'Afterglow' a superb tale of cross-generational romance
By Tam Notosusanto
JAKARTA (JP): If you're old and gray, is it really too late to leave the painful past behind and start anew? And if you are still young, is the future really bright and full of possibilities?
Afterglow, the latest film from independent American filmmaker Alan Rudolph, explores these questions in this exquisite story about four people -- two pairs of husbands and wives -- who collide in circumstances of confusion and abandonment.
Jeffrey and Marianne Byron (Jonny Lee Miller and Lara Flynn Boyle) are a fashionable young couple living in a luxurious apartment in Montreal. He is an ambitious businessman who spends his time pursuing and nailing down profitable business deals, and is extremely contented with his wheeling-and-dealing life. She, on the other hand, is the unhappy housewife who is left daily in the grand but soulless apartment.
Marianne's sorrow rises mainly from her longing to have a baby, but Jeffrey is too busy with his work and with himself to spend even a little time with her. "Nothing is working, Jeffrey," she tearfully complains. To which he deadpans, "On the contrary, everything is working quite well on many levels."
On the other side of the city, another, much older couple, is living out their lives of quiet desperation. Lucky Mann (Nick Nolte), a cheerful, no-nonsense repairman, lives with his wife Phyllis (Julie Christie), an elegiac former B-movie actress who spends her days watching tapes of her old films. Lucky is a warm, charming guy who, besides plumbing and plastering, entertains the lonely housewives who are his clients. "If you bend it, I mend it, if you break it, I make it," is Lucky's signature greeting to these women.
Phyllis is aware of Lucky's activities, but lets them go because their relationship has gone sour over the past few years to the point where they only share a house, no longer in love with each other. "The hardest part is finding out too late that none of it lasts," says Phyllis to her husband in one of their frigid conversations.
But Lucky and Marianne manage to break away from this web of despair when Marianne, on the recommendation of her friend's mother, hires Lucky to do some renovation at her apartment. The emotionally fragile Marianne soon finds comfort in Lucky's company and amid the torn-down walls of the apartment and tools, they begin a May-December affair. "Ohhh, you smell like a man," exclaims Marianne as she snuggles up close to Lucky. "Jeffrey smells like soap."
Writer-director Rudolph, who has made art house hits such as Choose Me, Trouble in Mind, The Moderns and Mrs. Parker and the Vicious Circle, may seem to have come up with an old-fashioned story. But his deft writing and handling of the characters give Afterglow a stylish edge. Particularly when Rudolph challenges plausibility, bringing the cross-generational romance full circle by having Jeffrey and Phyllis, who are following the clues of their spouses' extramarital affairs, meet at a bar and become smitten with each other.

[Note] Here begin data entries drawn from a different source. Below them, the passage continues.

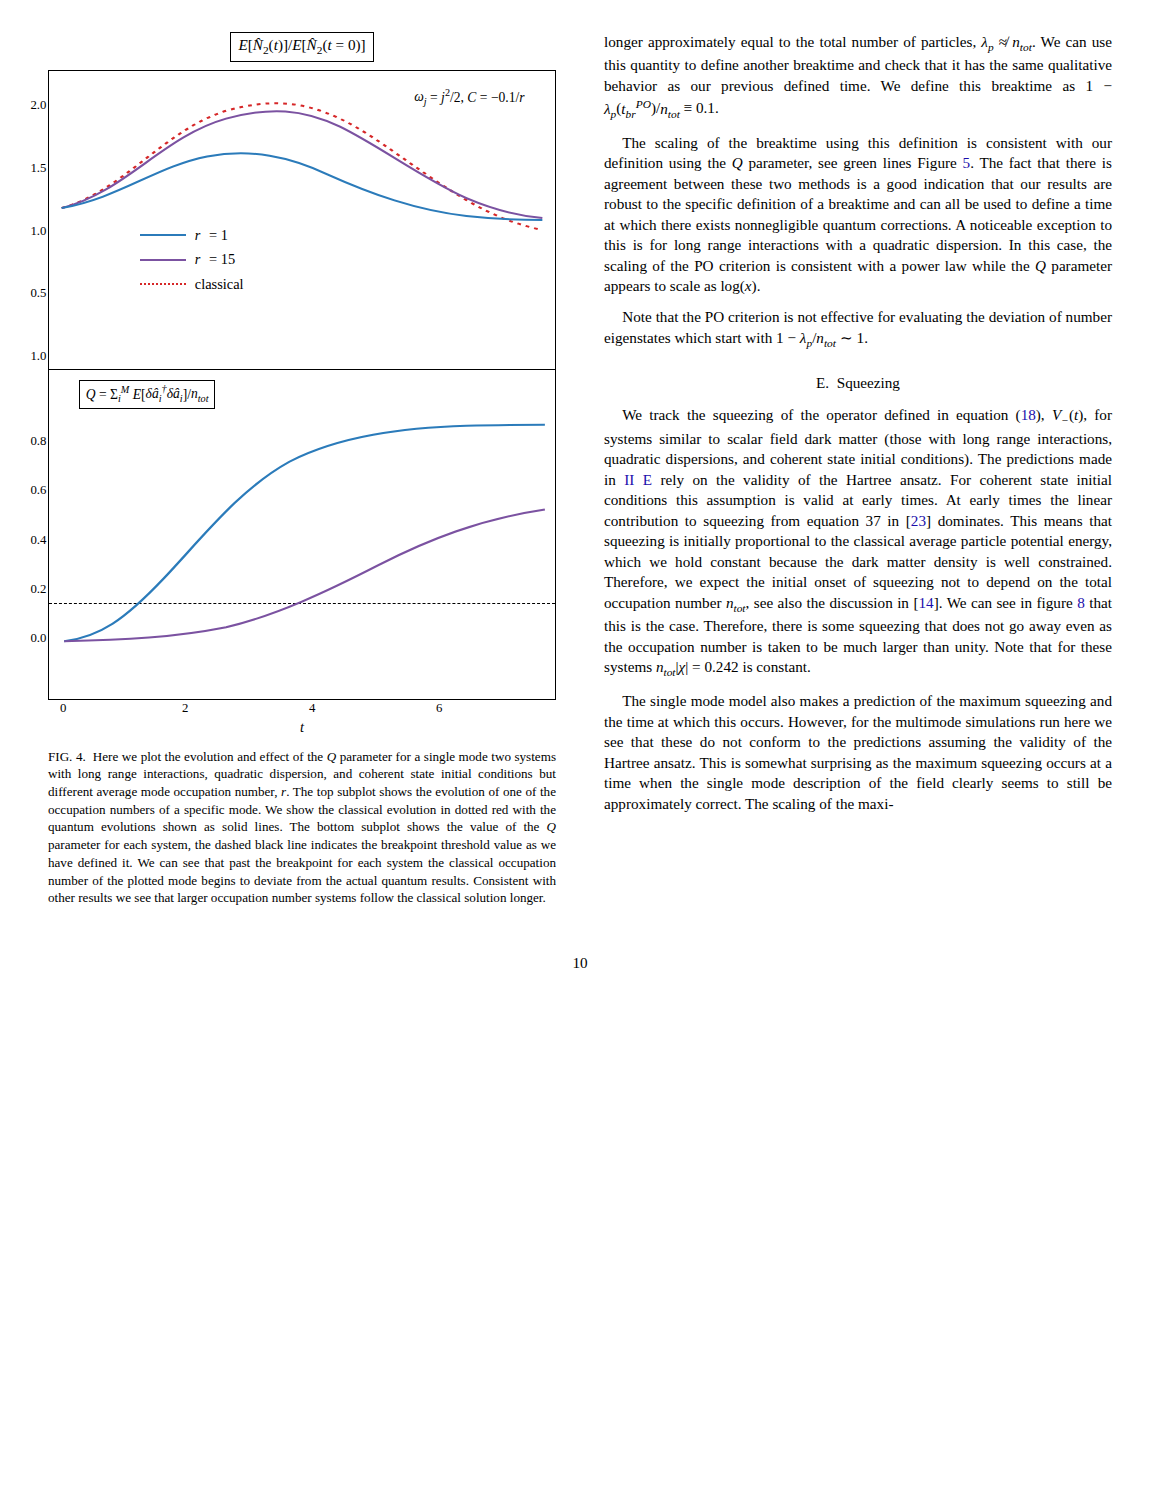E[N̂2(t)]/E[N̂2(t = 0)]
2.0 1.5 1.0 0.5 1.0
ωj = j2/2, C = −0.1/r
r = 1
r = 15
classical
Q = ΣiM E[δâi†δâi]/ntot
0.8 0.6 0.4 0.2 0.0
0 2 4 6
t
FIG. 4. Here we plot the evolution and effect of the Q parameter for a single mode two systems with long range interactions, quadratic dispersion, and coherent state initial conditions but different average mode occupation number, r. The top subplot shows the evolution of one of the occupation numbers of a specific mode. We show the classical evolution in dotted red with the quantum evolutions shown as solid lines. The bottom subplot shows the value of the Q parameter for each system, the dashed black line indicates the breakpoint threshold value as we have defined it. We can see that past the breakpoint for each system the classical occupation number of the plotted mode begins to deviate from the actual quantum results. Consistent with other results we see that larger occupation number systems follow the classical solution longer.
longer approximately equal to the total number of particles, λp ≉ ntot. We can use this quantity to define another breaktime and check that it has the same qualitative behavior as our previous defined time. We define this breaktime as 1 − λp(tbrPO)/ntot ≡ 0.1.
The scaling of the breaktime using this definition is consistent with our definition using the Q parameter, see green lines Figure 5. The fact that there is agreement between these two methods is a good indication that our results are robust to the specific definition of a breaktime and can all be used to define a time at which there exists nonnegligible quantum corrections. A noticeable exception to this is for long range interactions with a quadratic dispersion. In this case, the scaling of the PO criterion is consistent with a power law while the Q parameter appears to scale as log(x).
Note that the PO criterion is not effective for evaluating the deviation of number eigenstates which start with 1 − λp/ntot ∼ 1.
E. Squeezing
We track the squeezing of the operator defined in equation (18), V−(t), for systems similar to scalar field dark matter (those with long range interactions, quadratic dispersions, and coherent state initial conditions). The predictions made in II E rely on the validity of the Hartree ansatz. For coherent state initial conditions this assumption is valid at early times. At early times the linear contribution to squeezing from equation 37 in [23] dominates. This means that squeezing is initially proportional to the classical average particle potential energy, which we hold constant because the dark matter density is well constrained. Therefore, we expect the initial onset of squeezing not to depend on the total occupation number ntot, see also the discussion in [14]. We can see in figure 8 that this is the case. Therefore, there is some squeezing that does not go away even as the occupation number is taken to be much larger than unity. Note that for these systems ntot|χ| = 0.242 is constant.
The single mode model also makes a prediction of the maximum squeezing and the time at which this occurs. However, for the multimode simulations run here we see that these do not conform to the predictions assuming the validity of the Hartree ansatz. This is somewhat surprising as the maximum squeezing occurs at a time when the single mode description of the field clearly seems to still be approximately correct. The scaling of the maxi-
10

The film follows a tragicomic course as Lucky and Marianne continue their tryst while Phyllis and Jeffrey go out of town together. But these relationships eventually provide the characters the keys to overcome their sadness and desperation and find what they are really seeking.
Rudolph's delicate screenplay is a wonderful mix of humor, contemplation and a little bit of mystery -- evident in the secret surrounding the Manns' missing daughter. As a director, Rudolph has a way of constructing scenes which speak volumes without much dialog, for instance the one where Jeffrey unwittingly ends up in an ostensibly gay restaurant.
The power of Afterglow, though, lies in its superb acting. Although Boyle is not overly impressive as the hysterically distraught wife, Miller (Trainspotting, Hackers) is commendable as a cold yuppie, while Nolte remarkably redoes his happy-on-the- outside, crushed-on-the-inside tough guy from The Prince of Tides.
But the real star here is Julie Christie. This alumnus of London's Central School of Music and Drama breathes life into Phyllis Mann, beautifully transmitting every bit of this character's restlessness, anger, desire and pain from the screen into the audience's heart. It's a virtuoso performance that garnered her an Academy Award nomination for Best Actress last year -- her third nomination (she won the Oscar for her performance in the 1965 film Darling).
It's truly a blessing to have an excellent film such as Afterglow in our theaters even if it's been two years since its U.S. release. Well, better late than never. The smartest thing for moviegoers to do now is to go see this film in droves and encourage our film distributors to bring in more good films like this one.